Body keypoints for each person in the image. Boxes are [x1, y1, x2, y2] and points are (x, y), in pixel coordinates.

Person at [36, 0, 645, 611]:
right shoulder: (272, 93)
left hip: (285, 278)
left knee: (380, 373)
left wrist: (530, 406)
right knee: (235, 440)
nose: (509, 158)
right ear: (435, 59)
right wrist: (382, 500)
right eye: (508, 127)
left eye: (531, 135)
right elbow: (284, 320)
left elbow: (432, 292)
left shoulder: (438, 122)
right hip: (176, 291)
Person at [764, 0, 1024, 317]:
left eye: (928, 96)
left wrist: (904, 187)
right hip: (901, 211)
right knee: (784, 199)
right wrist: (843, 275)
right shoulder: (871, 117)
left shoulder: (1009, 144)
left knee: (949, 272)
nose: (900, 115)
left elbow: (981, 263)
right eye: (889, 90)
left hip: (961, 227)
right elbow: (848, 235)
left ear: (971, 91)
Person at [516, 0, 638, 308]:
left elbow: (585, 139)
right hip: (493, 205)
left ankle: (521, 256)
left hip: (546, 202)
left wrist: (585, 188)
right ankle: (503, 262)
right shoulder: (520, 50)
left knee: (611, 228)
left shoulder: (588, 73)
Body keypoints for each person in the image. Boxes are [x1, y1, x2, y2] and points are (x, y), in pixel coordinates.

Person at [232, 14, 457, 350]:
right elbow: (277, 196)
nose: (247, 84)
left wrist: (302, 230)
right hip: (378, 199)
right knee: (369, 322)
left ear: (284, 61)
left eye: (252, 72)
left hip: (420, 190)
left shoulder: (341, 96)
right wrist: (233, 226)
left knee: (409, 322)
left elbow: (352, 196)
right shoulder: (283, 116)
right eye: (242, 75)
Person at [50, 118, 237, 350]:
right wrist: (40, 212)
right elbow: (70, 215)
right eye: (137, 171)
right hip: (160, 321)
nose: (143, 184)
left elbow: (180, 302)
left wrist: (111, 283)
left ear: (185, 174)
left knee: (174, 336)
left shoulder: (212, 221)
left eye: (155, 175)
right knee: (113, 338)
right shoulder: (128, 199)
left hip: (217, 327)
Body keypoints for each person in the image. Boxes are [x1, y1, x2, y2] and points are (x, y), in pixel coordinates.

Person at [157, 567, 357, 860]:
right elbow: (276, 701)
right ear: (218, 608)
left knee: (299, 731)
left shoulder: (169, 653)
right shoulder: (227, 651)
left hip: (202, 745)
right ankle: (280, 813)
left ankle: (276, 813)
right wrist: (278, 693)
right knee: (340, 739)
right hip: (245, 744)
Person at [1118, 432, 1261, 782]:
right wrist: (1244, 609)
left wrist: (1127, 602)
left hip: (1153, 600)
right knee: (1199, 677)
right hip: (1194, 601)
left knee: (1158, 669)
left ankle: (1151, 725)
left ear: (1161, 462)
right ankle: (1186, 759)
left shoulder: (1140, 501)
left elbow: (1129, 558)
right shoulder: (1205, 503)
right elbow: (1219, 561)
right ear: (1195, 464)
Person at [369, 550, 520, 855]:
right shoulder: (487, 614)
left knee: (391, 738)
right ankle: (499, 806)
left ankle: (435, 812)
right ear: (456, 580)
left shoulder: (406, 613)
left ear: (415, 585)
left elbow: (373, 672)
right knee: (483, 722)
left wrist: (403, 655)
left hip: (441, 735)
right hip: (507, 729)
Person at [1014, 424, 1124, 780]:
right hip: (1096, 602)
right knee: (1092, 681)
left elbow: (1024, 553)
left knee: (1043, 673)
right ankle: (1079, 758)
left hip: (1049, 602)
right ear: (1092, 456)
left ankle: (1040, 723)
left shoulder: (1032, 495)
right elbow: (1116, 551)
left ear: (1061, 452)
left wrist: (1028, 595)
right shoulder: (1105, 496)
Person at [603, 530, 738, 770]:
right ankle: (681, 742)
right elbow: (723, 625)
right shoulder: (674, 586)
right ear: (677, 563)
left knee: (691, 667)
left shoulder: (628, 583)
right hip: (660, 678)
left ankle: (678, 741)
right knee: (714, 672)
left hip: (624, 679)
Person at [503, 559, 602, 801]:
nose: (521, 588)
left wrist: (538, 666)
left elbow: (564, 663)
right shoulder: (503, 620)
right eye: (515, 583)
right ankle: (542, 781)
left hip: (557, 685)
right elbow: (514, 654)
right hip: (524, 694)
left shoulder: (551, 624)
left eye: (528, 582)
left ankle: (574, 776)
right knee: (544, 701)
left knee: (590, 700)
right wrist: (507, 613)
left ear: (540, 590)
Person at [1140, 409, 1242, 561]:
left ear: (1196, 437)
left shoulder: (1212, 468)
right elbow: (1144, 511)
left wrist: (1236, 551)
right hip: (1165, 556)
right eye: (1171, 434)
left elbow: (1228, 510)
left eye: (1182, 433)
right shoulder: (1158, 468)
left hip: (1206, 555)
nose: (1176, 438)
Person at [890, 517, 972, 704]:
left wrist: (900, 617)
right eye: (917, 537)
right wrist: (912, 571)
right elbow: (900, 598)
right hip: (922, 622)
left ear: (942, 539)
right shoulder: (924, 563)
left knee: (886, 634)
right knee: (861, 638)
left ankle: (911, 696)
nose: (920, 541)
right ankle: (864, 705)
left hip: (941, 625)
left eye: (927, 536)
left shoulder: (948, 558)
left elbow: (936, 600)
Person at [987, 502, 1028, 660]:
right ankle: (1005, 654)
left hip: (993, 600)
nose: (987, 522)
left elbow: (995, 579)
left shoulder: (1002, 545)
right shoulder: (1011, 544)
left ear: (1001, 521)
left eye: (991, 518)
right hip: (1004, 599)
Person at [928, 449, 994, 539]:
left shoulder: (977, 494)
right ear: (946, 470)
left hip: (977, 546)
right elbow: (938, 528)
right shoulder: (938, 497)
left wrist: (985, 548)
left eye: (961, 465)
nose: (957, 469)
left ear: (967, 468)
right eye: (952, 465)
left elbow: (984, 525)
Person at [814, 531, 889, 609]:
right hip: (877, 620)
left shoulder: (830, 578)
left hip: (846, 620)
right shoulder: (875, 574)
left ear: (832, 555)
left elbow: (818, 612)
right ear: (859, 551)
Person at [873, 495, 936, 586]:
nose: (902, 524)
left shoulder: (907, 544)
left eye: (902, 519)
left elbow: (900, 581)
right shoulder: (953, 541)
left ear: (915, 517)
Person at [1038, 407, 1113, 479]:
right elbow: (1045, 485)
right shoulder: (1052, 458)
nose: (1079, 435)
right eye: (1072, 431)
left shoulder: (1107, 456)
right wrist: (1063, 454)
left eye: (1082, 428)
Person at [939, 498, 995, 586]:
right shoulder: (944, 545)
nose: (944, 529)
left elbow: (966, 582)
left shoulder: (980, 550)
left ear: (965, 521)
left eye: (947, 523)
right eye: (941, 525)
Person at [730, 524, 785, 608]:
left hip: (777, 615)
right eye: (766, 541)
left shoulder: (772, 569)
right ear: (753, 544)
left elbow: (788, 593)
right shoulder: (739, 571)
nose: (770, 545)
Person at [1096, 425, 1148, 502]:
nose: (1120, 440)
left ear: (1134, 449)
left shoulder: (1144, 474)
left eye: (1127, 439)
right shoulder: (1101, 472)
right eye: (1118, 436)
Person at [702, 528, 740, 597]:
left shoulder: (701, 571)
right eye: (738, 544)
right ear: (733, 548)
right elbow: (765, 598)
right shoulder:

TASK REQUIREMENTS »
Your answer must be the lines above from the one containing "left wrist: (985, 548)" to the one containing "left elbow: (900, 581)", both included, restated word for word.

FINAL ANSWER »
left wrist: (985, 548)
left eye: (961, 465)
nose: (957, 469)
left ear: (967, 468)
right eye: (952, 465)
left elbow: (984, 525)
Person at [814, 531, 889, 609]:
right hip: (877, 620)
left shoulder: (830, 578)
left hip: (846, 620)
right shoulder: (875, 574)
left ear: (832, 555)
left elbow: (818, 612)
right ear: (859, 551)
Person at [873, 495, 936, 586]:
nose: (902, 524)
left shoulder: (907, 544)
left eye: (902, 519)
left elbow: (900, 581)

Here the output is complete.